(Hardware design source data)
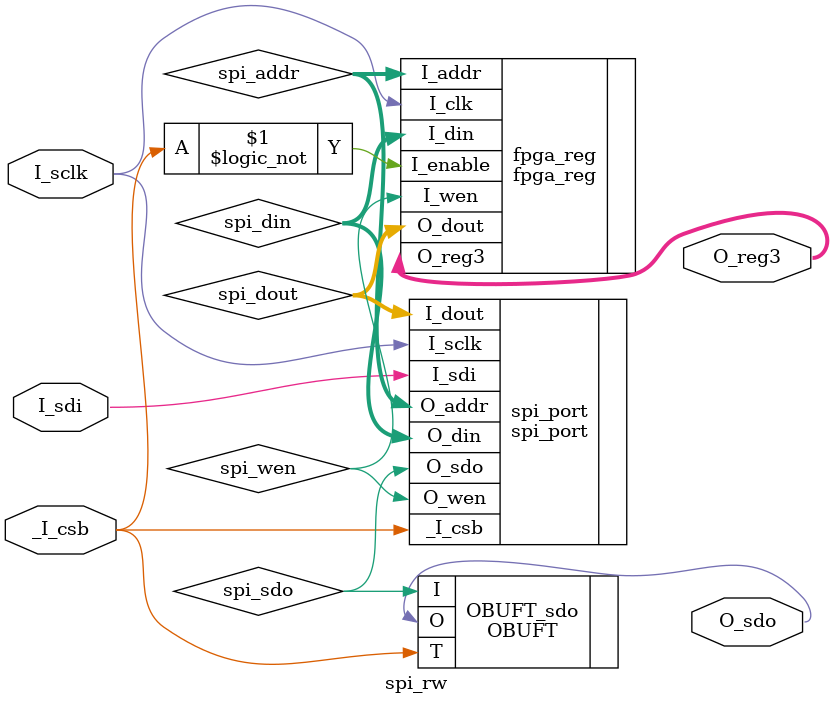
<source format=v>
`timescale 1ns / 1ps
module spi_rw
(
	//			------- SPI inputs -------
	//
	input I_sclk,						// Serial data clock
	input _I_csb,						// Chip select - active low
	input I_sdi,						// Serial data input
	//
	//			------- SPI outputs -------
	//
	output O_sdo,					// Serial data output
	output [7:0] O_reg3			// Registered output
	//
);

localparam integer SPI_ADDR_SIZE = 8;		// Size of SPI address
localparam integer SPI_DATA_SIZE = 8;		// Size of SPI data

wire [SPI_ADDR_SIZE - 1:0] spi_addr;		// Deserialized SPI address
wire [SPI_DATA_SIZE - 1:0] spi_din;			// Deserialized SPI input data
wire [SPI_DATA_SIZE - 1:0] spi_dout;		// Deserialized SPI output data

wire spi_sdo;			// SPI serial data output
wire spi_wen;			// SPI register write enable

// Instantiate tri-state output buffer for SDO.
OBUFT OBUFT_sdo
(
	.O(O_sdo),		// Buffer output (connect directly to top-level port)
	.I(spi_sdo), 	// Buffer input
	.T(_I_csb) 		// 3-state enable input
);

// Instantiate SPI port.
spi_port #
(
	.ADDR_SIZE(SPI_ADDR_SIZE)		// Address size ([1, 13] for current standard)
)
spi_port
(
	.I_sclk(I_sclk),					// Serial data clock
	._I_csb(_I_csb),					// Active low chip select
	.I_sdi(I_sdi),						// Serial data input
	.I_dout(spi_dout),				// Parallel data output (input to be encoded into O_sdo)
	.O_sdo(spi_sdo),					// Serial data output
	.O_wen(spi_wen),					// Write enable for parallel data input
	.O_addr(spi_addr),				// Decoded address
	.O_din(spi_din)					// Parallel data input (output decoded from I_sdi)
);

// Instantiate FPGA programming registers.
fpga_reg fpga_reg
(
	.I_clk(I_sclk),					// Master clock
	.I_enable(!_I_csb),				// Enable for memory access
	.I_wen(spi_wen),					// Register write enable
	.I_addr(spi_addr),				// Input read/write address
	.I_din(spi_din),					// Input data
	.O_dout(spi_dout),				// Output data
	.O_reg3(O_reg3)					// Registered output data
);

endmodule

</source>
--
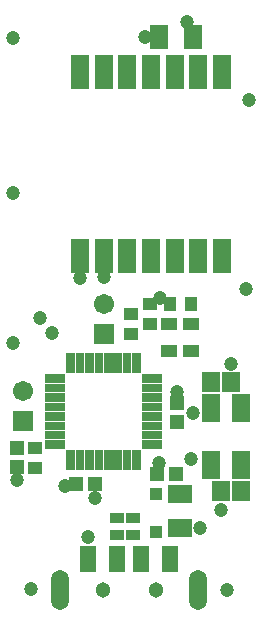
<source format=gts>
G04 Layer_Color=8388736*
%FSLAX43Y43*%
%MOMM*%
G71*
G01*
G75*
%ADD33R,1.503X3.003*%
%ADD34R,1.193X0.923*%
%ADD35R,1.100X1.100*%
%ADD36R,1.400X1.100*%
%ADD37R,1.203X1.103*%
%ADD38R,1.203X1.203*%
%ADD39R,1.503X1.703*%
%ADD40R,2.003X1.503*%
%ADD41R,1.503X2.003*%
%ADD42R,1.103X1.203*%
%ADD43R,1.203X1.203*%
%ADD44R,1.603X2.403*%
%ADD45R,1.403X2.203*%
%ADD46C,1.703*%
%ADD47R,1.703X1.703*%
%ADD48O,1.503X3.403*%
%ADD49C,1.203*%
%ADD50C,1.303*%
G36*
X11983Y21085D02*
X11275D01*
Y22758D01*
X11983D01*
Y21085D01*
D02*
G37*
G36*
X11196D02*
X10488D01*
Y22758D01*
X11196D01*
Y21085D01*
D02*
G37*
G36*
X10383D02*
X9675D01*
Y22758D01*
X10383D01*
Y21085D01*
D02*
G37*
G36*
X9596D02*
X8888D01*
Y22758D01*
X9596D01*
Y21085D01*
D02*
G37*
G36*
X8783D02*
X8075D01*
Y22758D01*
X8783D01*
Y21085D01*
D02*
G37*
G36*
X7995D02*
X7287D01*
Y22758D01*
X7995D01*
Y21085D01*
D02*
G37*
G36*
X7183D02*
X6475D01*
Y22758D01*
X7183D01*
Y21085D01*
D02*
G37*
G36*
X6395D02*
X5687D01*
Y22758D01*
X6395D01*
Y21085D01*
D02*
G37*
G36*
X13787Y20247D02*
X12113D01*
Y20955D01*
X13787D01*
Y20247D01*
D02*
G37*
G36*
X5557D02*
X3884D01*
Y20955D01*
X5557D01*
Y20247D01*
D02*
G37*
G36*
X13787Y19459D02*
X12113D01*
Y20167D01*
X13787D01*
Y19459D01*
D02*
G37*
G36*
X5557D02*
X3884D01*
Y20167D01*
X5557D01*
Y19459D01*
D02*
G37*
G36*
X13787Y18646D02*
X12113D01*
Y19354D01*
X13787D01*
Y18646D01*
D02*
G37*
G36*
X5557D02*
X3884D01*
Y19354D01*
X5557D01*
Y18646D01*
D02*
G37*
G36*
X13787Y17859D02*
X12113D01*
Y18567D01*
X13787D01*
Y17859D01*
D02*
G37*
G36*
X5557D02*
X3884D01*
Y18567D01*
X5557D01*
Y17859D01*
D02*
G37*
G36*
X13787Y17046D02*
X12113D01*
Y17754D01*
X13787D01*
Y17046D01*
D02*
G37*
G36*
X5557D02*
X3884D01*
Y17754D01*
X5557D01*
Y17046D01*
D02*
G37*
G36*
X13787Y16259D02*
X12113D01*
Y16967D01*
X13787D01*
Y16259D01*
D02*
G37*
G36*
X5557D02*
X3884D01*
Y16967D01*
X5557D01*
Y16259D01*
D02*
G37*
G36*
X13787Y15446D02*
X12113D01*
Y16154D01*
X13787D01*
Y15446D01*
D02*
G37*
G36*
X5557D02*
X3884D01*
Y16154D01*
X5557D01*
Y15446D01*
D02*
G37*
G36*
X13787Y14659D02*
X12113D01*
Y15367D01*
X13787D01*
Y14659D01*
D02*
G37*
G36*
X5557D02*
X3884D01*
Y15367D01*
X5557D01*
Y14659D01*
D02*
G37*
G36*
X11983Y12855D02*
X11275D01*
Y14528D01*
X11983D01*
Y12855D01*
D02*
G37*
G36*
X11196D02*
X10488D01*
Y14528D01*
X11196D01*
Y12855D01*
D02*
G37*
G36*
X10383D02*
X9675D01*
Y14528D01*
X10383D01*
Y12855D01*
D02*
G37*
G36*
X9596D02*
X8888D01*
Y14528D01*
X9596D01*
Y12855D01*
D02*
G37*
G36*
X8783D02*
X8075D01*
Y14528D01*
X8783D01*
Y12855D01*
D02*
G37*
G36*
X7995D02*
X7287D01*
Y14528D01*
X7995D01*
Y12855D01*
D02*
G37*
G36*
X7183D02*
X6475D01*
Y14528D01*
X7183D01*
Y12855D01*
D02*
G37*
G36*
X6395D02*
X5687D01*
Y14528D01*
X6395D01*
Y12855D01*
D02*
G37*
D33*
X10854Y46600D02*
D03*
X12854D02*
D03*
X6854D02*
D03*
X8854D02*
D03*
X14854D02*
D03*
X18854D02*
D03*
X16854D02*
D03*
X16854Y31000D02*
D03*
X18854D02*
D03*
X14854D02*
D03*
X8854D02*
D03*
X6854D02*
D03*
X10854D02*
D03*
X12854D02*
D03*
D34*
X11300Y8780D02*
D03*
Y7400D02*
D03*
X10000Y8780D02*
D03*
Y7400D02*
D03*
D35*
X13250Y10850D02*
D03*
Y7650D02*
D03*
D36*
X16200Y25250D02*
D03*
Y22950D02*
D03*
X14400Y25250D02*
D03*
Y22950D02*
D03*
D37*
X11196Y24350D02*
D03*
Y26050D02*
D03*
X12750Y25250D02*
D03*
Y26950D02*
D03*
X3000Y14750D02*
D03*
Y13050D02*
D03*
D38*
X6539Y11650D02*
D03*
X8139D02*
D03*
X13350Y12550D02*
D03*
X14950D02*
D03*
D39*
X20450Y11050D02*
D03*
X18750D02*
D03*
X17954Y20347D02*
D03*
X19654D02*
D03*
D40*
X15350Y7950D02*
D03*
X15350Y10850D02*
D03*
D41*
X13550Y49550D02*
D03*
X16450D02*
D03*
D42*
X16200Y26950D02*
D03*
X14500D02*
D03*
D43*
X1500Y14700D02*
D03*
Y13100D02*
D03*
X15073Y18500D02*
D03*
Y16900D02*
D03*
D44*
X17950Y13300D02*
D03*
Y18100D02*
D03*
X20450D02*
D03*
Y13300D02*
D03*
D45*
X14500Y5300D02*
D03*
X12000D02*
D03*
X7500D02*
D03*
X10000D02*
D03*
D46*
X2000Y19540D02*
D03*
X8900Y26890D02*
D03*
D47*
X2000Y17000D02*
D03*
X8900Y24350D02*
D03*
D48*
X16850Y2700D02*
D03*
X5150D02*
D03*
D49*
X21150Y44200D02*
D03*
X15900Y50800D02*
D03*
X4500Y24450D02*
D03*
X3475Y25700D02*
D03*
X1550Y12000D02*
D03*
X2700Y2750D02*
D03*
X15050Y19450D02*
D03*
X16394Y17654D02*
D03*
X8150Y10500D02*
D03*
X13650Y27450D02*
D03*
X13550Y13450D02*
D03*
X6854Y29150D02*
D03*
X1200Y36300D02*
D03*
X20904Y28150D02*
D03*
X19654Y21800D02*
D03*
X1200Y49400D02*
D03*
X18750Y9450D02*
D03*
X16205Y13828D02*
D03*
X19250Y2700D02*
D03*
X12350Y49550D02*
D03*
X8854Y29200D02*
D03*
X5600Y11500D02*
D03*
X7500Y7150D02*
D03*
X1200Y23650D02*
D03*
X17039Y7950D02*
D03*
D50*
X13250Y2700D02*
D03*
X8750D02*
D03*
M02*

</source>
...
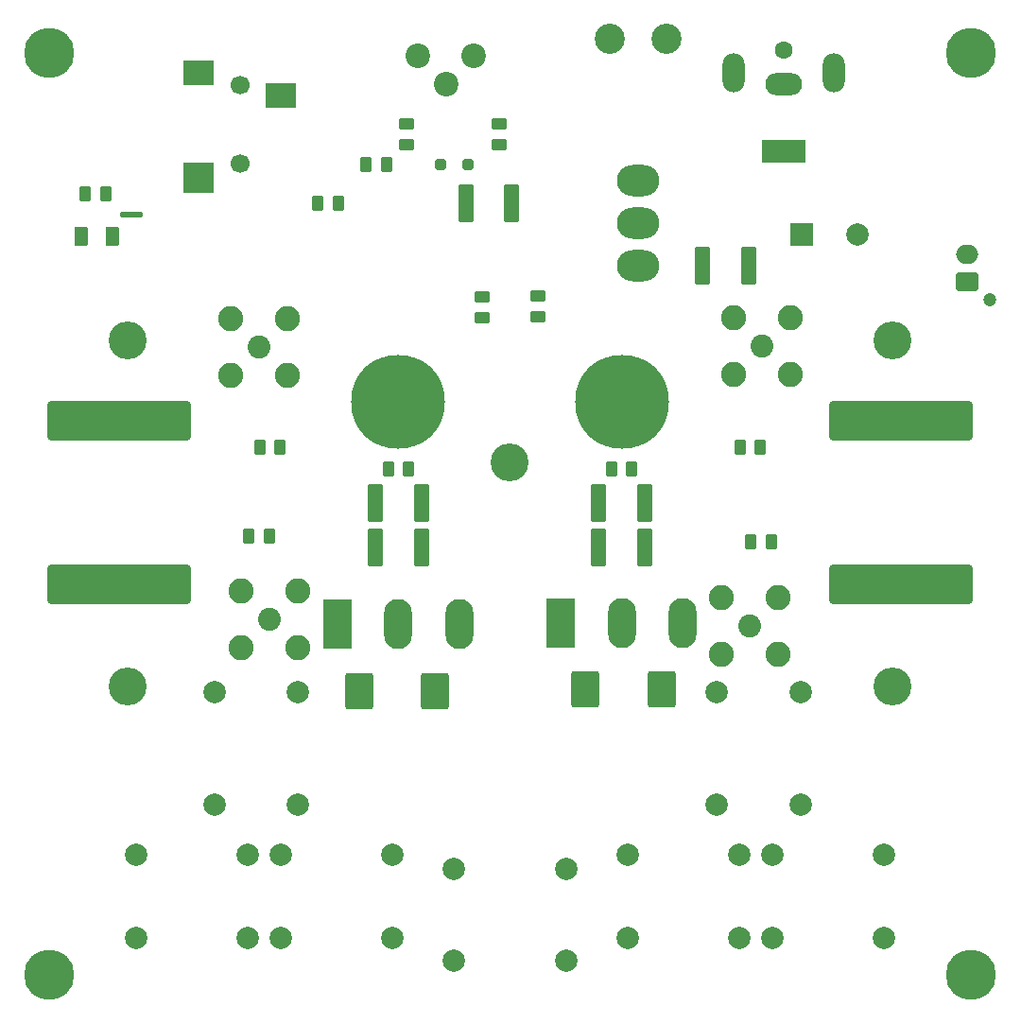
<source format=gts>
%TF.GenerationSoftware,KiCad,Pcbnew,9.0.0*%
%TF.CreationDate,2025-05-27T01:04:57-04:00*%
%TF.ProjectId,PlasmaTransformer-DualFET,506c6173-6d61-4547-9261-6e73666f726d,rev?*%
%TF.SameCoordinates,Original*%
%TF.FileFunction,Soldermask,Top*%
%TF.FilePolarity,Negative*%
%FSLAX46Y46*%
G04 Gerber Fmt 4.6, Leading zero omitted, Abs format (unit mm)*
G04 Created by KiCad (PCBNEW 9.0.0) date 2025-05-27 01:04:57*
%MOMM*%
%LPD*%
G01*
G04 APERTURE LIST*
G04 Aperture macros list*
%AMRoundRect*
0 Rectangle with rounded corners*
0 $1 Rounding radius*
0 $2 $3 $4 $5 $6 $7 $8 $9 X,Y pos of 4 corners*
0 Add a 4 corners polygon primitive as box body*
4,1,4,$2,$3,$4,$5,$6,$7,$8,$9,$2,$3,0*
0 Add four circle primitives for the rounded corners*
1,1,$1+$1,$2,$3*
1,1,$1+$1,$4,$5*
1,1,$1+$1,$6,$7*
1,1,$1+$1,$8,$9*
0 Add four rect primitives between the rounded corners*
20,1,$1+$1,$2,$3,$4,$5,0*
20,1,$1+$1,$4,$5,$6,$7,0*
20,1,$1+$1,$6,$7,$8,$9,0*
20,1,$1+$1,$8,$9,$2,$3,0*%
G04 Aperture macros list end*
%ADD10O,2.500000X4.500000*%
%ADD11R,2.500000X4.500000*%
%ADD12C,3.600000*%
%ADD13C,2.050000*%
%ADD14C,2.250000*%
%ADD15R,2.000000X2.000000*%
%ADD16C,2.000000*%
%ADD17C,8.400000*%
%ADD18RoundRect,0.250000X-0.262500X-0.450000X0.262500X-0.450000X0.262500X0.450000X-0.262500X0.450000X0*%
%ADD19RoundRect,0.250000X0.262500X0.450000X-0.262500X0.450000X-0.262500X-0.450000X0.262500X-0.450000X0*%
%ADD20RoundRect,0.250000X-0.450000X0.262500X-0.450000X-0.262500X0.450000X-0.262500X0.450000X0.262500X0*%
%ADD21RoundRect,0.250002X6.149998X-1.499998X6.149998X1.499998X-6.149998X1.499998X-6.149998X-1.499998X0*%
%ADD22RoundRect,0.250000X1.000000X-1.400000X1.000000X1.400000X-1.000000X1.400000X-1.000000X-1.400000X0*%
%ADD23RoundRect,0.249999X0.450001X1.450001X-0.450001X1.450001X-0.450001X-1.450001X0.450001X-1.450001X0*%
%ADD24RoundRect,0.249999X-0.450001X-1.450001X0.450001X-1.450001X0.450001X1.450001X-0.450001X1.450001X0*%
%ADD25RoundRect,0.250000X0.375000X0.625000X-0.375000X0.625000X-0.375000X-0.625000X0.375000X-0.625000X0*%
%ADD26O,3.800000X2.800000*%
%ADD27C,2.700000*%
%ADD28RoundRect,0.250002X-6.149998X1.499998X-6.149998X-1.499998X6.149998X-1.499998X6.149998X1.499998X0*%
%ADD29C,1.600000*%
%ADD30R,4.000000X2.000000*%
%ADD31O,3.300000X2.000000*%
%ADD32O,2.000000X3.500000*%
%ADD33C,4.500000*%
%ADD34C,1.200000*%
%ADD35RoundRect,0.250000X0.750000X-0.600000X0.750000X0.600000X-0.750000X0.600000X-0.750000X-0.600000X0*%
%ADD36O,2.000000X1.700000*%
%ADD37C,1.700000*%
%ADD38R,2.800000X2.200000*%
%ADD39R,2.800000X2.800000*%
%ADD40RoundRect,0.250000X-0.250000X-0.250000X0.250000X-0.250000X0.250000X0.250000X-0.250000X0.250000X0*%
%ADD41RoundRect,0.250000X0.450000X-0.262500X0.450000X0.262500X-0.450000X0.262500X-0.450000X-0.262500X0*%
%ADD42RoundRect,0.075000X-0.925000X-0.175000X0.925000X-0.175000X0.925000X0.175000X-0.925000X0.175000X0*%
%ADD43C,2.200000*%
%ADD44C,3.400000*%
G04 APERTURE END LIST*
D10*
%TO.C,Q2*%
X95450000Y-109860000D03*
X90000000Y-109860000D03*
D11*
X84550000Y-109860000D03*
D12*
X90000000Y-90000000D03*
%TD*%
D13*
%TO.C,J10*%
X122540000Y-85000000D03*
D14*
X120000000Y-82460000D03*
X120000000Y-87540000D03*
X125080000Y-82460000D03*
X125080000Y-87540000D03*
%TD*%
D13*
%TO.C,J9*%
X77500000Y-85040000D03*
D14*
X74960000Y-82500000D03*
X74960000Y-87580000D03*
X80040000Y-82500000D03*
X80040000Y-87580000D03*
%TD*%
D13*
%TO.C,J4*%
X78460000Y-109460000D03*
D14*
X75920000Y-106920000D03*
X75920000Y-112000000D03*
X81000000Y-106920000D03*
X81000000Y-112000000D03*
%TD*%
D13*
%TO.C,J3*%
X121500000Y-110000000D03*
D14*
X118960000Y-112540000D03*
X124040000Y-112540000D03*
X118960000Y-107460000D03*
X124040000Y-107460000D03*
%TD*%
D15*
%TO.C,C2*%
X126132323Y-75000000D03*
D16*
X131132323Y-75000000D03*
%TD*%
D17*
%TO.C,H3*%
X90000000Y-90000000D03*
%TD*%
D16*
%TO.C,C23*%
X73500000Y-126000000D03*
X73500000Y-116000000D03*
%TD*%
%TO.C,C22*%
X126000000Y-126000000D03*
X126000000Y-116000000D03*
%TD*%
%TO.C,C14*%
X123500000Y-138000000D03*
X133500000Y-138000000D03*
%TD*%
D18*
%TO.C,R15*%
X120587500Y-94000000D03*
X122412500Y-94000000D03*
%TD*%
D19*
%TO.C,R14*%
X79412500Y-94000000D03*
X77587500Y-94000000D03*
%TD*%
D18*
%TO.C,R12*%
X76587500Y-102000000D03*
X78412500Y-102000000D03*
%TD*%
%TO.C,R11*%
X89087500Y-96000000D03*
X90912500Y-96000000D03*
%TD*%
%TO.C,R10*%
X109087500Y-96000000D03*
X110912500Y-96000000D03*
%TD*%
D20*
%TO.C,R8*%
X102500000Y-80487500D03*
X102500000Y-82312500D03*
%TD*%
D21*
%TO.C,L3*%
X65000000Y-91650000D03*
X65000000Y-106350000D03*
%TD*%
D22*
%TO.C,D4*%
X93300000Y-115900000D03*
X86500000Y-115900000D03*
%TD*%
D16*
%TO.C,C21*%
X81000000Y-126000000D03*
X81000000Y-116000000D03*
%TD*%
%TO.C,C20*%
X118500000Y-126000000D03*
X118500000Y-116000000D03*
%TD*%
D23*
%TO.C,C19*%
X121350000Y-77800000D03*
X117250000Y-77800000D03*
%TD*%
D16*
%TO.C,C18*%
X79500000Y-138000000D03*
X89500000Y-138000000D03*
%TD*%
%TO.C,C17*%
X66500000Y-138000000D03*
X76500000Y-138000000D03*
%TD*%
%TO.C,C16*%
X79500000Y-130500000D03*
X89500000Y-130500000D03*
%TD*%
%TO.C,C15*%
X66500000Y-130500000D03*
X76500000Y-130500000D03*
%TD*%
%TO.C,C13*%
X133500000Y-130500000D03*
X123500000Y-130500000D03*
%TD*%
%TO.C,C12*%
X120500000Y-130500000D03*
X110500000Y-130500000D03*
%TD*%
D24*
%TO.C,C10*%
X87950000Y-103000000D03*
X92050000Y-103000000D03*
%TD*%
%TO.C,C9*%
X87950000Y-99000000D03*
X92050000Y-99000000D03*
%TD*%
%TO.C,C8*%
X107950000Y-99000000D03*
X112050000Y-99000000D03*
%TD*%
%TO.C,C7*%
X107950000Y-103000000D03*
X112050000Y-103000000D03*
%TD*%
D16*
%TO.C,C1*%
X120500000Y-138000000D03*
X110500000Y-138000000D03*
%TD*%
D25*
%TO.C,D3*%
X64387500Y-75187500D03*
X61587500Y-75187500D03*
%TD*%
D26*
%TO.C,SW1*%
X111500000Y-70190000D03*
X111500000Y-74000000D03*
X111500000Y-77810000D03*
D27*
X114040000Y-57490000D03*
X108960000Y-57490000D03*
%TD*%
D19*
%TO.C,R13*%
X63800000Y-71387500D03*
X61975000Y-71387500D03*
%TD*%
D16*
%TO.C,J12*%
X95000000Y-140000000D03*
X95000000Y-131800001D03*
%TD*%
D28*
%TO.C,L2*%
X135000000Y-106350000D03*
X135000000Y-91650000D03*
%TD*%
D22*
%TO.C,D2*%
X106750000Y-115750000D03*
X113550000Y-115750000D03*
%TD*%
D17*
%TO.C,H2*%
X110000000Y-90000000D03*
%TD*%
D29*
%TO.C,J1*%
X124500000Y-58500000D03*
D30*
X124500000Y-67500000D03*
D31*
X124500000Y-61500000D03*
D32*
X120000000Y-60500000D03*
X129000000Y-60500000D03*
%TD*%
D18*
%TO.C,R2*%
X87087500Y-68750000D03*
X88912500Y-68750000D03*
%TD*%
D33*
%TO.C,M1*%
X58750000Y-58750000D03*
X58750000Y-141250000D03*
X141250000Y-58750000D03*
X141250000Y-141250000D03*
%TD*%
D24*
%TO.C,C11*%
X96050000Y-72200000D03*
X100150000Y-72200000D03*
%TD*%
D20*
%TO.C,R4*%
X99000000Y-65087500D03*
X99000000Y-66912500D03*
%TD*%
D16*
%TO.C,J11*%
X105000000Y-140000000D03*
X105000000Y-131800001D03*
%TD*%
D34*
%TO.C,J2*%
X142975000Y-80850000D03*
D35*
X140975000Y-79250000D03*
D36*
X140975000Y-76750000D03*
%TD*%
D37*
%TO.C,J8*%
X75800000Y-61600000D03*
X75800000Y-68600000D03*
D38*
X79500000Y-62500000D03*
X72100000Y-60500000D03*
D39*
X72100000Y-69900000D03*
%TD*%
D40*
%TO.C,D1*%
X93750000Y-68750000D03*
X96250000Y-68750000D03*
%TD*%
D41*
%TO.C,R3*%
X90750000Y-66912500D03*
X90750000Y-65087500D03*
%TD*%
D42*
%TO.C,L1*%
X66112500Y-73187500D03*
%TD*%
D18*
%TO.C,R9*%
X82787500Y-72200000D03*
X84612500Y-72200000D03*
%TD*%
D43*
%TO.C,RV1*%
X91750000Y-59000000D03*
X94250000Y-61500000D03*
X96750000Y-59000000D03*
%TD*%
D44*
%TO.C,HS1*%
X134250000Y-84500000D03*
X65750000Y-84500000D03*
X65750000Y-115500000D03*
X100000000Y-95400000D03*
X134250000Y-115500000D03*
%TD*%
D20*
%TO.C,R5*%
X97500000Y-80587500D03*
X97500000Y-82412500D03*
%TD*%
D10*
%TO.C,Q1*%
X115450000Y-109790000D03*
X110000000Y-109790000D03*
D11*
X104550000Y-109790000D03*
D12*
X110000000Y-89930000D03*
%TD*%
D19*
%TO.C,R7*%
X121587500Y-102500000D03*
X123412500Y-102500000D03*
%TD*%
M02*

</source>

### [What is expected]
Taking the records above, retype every line from the one with "<source format=v>" down to the one with "localparam integer SPI_ADDR_SIZE", exactly and with nothing else.

### [Solution for this task]
<source format=v>
`timescale 1ns / 1ps
module spi_rw
(
	//			------- SPI inputs -------
	//
	input I_sclk,						// Serial data clock
	input _I_csb,						// Chip select - active low
	input I_sdi,						// Serial data input
	//
	//			------- SPI outputs -------
	//
	output O_sdo,					// Serial data output
	output [7:0] O_reg3			// Registered output
	//
);

localparam integer SPI_ADDR_SIZE = 8;		// Size of SPI address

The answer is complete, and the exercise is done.